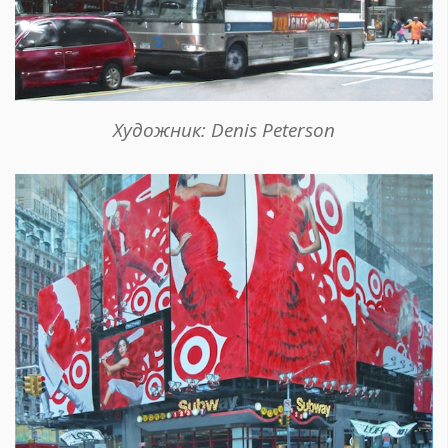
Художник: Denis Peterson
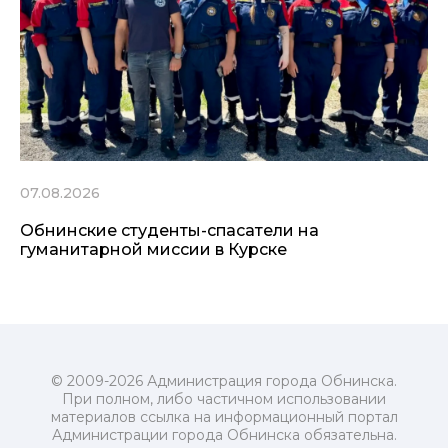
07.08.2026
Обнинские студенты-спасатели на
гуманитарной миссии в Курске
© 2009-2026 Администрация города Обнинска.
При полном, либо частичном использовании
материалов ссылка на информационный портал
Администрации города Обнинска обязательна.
·····
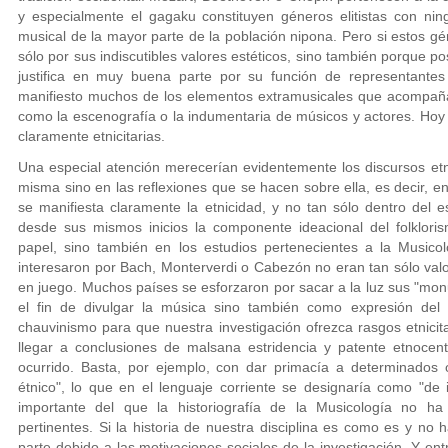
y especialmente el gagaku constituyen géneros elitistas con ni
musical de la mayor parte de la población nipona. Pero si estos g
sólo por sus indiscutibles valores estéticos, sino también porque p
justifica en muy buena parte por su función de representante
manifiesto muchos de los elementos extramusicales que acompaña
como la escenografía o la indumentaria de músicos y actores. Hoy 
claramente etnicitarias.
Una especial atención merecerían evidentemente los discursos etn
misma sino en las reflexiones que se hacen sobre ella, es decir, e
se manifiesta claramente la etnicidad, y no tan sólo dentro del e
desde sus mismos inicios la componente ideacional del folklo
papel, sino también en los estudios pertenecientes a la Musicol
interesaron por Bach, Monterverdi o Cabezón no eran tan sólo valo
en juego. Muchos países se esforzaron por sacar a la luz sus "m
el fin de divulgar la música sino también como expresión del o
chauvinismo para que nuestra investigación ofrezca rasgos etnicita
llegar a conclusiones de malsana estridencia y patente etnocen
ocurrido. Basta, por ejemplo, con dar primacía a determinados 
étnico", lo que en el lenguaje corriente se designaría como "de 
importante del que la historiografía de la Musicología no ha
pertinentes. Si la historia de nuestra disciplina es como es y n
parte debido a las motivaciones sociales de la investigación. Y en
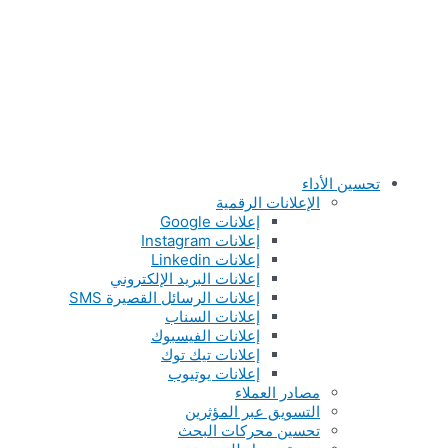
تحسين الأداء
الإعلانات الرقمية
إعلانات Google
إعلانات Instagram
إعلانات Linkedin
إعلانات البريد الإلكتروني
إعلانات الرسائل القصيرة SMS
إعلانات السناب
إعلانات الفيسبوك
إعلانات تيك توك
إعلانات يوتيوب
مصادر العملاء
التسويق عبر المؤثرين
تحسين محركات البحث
·····
Within the listing above, extract exactly the lines from the line with "misma sino en" to the line with "importante del que", the two named lines included, and no others.

### Solved problem
misma sino en las reflexiones que se hacen sobre ella, es decir, e
se manifiesta claramente la etnicidad, y no tan sólo dentro del e
desde sus mismos inicios la componente ideacional del folklo
papel, sino también en los estudios pertenecientes a la Musicol
interesaron por Bach, Monterverdi o Cabezón no eran tan sólo valo
en juego. Muchos países se esforzaron por sacar a la luz sus "m
el fin de divulgar la música sino también como expresión del o
chauvinismo para que nuestra investigación ofrezca rasgos etnicita
llegar a conclusiones de malsana estridencia y patente etnocen
ocurrido. Basta, por ejemplo, con dar primacía a determinados 
étnico", lo que en el lenguaje corriente se designaría como "de 
importante del que la historiografía de la Musicología no ha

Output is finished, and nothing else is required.